From the course: Prompt Engineering: How to Talk to the AIs

What is prompt engineering? - GPT Tutorial

From the course: Prompt Engineering: How to Talk to the AIs

What is prompt engineering?

- Prompt Engineering is a very recent but rapidly growing discipline that has the goal of designing the optimal prompt, given a generative model and a goal. Prompt engineering is growing so quickly that many believe that it will replace other aspects of machine learning, such as feature engineering or architecture engineering for large neural networks. Prompt engineering requires some domain understanding to incorporate the goal into the prompt. One example would be by determining what good and bad outcomes should look like and prompt engineering also requires understanding of the AI model. Different models will respond differently to the same kind of prompting. Generating prompts at some scale requires a programmatic approach.

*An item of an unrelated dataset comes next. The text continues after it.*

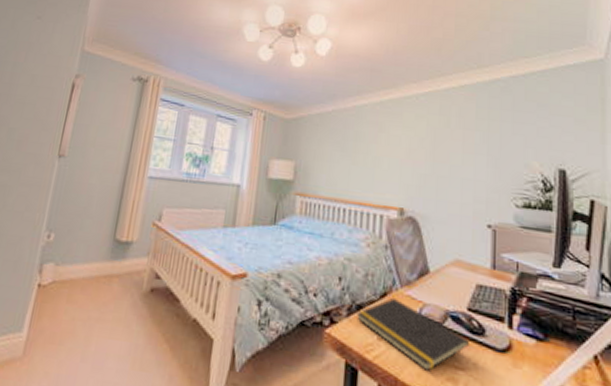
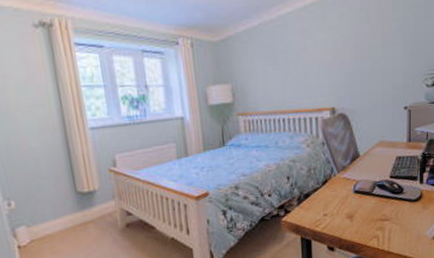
notepad: present [355,297,471,371] -> none [304,182,393,228]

At the most basic level, you want to generate prompt templates that can be programmatically modified according to some dataset or context. As a simple example, let's say if you have a database of people with a short blurb about them, similar to the one I used in the college essay example from earlier. The prompt template would become something like, Given the following information about USER, write a four paragraph college essay: USER_BLURB. And the programmatic approach to generating college letters for all users would look something like this. Note how this is a simple for loop that is going across all the students in the database, taking information about each user and the blurb for that user, integrating it into the prompt, and then calling GPT with that prompt. Finally, prompt engineering, as with any engineering discipline, is iterative and requires some exploration in order to find the right solution. While this is not something that is readily available or common nowadays, prompt engineering will require many of the same engineering processes as software engineering, for example, version control, QA, and regression testing. And on that note, it's interesting there are many prompt engineering tools that are becoming available as we speak.